-------- Dataset content
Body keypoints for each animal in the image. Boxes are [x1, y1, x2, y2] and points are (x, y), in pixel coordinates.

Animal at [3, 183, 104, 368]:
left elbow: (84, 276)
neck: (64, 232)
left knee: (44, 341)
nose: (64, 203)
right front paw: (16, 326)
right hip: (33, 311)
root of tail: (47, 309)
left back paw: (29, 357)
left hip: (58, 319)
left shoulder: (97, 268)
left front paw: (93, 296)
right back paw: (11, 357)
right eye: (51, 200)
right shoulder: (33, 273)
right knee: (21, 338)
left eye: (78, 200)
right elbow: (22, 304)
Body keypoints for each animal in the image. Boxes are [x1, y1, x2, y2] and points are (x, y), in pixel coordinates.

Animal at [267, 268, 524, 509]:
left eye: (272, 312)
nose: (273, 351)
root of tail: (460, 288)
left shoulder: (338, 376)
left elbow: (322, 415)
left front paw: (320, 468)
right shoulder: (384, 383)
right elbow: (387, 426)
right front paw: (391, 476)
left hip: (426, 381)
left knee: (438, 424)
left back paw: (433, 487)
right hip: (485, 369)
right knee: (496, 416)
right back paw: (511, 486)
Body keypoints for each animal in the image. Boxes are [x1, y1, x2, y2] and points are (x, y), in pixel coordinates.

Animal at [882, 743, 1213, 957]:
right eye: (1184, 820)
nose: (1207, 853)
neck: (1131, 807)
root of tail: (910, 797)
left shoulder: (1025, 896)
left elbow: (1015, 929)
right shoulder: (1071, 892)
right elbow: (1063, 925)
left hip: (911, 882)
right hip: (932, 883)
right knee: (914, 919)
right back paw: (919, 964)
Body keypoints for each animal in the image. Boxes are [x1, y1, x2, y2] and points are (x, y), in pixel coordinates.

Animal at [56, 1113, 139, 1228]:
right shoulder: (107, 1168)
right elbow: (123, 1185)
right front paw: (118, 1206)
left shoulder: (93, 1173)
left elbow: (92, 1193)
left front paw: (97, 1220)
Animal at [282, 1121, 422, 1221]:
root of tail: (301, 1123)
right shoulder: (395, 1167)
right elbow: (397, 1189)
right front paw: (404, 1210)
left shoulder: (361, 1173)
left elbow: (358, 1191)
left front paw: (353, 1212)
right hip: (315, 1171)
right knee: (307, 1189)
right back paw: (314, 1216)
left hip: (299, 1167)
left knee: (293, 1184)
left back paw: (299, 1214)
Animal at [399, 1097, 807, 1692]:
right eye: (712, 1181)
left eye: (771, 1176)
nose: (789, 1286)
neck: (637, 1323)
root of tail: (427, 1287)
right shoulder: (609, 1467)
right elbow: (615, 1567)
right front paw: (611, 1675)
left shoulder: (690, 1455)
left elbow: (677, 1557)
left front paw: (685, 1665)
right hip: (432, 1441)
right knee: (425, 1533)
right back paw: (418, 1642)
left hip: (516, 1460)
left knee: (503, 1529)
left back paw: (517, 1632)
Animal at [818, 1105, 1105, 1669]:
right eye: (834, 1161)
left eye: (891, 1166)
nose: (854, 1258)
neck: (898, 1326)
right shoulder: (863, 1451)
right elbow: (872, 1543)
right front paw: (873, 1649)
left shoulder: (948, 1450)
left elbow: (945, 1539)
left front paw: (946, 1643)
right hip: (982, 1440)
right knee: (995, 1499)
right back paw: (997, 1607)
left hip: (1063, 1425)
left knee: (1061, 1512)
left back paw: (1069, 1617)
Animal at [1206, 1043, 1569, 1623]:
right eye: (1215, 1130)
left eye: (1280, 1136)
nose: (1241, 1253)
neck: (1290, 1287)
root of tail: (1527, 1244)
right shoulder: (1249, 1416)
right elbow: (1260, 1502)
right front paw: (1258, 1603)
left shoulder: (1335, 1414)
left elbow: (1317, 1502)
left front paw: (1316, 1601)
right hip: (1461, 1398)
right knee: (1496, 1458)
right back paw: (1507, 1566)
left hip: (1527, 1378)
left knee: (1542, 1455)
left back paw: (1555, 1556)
----------------
Reproduce the lines of the entries above exactly, but only from the line containing "left shoulder: (948, 1450)" through the final line.

Response |
left shoulder: (948, 1450)
left elbow: (945, 1539)
left front paw: (946, 1643)
right hip: (982, 1440)
right knee: (995, 1499)
right back paw: (997, 1607)
left hip: (1063, 1425)
left knee: (1061, 1512)
left back paw: (1069, 1617)
Animal at [1206, 1043, 1569, 1623]:
right eye: (1215, 1130)
left eye: (1280, 1136)
nose: (1241, 1253)
neck: (1290, 1287)
root of tail: (1527, 1244)
right shoulder: (1249, 1416)
right elbow: (1260, 1502)
right front paw: (1258, 1603)
left shoulder: (1335, 1414)
left elbow: (1317, 1502)
left front paw: (1316, 1601)
right hip: (1461, 1398)
right knee: (1496, 1458)
right back paw: (1507, 1566)
left hip: (1527, 1378)
left knee: (1542, 1455)
left back paw: (1555, 1556)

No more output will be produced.